READING TEXT:
Kafka has a number of brokers that deal in messages based on topics. Producers and consumers can operate on these message streams by requesting or supplying data based on the desired topic.

Any data that enters Kafka is serialized by some method. In the real system, data is serialized by custom numeric serializers and an [Apache Avro](https://avro.apache.org/docs/current/spec.html) serializer. All tweet and sentiment data payloads sent via Kafka are stored as Avro data, which is a data serialization system for arbitrary data. To use it, I define schemas based on how the data is expected to present itself. 

These schemas are registered with a Kafka SchemaRegistry service running in the K8s cluster. Here, I will just convert to and from normal dictionaries.

In [365]:
class KafkaStream:
    def __init__(self):
        print(fg.cyan + "KAFKA " + rs.all, end="")
        print("Connected to new Kafka broker")
        self.data = defaultdict(list)
        self.lock = threading.Lock()

    def add(self, topic: str, key: int, value: dict) -> None:
        self.lock.acquire()
        print(fg.cyan + "KAFKA " + rs.all, end="")
        print(fg.magenta + f"{topic} " + rs.all, end="")
        print(fg.green + "ADD" + rs.all + f" {key} = {value}")
        self.data[topic].append((key, value))
        self.lock.release()
        time.sleep(0.1)

    def get(self, topic) -> Tuple[int, str]:
        self.lock.acquire()

DATA TO EXAMINE:

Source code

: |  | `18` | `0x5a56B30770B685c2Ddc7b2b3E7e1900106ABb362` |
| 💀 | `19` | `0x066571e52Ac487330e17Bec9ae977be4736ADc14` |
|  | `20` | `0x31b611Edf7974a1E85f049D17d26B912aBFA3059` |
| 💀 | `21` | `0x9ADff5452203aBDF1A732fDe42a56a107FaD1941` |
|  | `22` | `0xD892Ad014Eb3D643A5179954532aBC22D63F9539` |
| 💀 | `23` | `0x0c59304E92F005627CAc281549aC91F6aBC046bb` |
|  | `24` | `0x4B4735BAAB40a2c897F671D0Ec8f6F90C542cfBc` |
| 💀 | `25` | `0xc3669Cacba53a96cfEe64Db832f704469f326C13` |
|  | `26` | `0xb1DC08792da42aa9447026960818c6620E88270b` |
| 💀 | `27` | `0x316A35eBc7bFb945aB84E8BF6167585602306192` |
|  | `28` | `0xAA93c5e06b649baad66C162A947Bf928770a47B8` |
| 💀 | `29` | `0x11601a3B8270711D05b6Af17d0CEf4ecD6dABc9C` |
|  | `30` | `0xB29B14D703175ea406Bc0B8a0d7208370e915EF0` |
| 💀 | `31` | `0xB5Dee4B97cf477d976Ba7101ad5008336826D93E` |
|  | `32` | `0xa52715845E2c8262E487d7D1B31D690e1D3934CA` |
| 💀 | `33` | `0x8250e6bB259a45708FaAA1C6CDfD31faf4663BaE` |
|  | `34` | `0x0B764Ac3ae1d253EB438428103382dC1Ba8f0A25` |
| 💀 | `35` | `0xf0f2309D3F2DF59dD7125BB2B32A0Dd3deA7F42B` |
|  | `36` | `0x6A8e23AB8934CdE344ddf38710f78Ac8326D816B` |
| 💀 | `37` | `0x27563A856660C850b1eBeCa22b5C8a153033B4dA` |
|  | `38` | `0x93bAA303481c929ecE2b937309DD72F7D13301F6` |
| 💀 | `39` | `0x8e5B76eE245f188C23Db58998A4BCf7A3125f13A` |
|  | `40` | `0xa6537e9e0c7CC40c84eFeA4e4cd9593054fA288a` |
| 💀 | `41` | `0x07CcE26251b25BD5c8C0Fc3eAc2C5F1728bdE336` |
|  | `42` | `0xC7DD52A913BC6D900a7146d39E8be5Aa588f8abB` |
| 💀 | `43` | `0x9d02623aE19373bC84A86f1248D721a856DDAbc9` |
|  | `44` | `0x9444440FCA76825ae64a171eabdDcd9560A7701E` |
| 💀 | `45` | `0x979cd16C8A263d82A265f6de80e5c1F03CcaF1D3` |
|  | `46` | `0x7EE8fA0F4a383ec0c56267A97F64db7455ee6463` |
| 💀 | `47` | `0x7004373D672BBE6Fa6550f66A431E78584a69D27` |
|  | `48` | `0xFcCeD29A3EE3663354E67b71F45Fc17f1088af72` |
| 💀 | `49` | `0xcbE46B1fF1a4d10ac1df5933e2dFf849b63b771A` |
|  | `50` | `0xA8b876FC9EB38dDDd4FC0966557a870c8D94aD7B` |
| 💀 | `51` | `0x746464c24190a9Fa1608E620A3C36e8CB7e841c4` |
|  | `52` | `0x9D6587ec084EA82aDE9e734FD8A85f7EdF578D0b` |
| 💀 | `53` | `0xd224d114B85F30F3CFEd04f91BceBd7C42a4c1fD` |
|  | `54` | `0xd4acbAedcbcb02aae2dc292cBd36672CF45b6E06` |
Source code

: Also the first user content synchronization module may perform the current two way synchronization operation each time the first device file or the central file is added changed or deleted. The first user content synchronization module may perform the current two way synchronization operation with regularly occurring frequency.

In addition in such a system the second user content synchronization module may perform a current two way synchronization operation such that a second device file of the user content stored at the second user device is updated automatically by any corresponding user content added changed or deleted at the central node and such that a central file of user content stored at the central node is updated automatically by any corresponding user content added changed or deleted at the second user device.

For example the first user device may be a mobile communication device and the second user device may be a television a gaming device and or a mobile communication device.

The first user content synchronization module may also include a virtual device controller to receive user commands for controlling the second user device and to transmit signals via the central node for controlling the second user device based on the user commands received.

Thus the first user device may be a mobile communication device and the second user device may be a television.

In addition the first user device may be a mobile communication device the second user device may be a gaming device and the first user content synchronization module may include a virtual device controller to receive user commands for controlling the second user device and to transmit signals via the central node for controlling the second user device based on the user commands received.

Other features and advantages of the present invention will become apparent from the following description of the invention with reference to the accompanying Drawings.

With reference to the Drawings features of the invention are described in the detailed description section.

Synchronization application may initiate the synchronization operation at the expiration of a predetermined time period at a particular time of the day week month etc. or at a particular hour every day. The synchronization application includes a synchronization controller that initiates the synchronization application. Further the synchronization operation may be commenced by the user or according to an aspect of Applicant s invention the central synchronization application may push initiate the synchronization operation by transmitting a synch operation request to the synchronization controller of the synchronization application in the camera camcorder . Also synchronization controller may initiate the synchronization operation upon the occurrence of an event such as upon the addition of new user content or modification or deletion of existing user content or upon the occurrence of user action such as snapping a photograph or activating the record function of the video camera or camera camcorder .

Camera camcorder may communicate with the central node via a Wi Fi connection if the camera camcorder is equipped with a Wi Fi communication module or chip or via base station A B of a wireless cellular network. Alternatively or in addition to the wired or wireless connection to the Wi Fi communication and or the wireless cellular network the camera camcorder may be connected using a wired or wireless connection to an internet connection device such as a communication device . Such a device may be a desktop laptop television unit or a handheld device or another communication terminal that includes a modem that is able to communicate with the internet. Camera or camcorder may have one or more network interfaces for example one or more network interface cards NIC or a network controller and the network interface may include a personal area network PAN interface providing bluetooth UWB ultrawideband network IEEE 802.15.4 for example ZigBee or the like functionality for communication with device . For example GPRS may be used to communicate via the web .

WHAT THE TASK ASKS:
Resume the text on the Kafka message stream, starting directly after its last line.

ANSWER TO THE PROBLEM:
        print(fg.cyan + "KAFKA " + rs.all, end="")
        print(fg.magenta + f"{topic} " + rs.all, end="")
        if len(self.data[topic]) > 0:
            res = self.data[topic].pop(0)
            print(fg.red + "GET" + rs.all + f" {res[0]} = {res[1]}")
        else:
            res = None
            print(fg.red + "GET" + rs.all + " EMPTY")
        self.lock.release()
        time.sleep(0.1)
        return res 

Producers, as their name would suggest, produce data to given topics in Kafka. Consumers pull the data out of Kafka as it is produced by the producers.

In [316]:
class KafkaProducer:
    def __init__(self, stream: KafkaStream, serialize: Callable):
        self.stream = stream
        self.serialize = serialize
        self.buffer = []
    
    def produce(self, topic, key, value) -> None:
        self.buffer.append((topic, key, self.serialize(value, None)))
        
    def poll(self) -> int:
        size = len(self.buffer)
        for item in self.buffer:
            self.stream.add(*item)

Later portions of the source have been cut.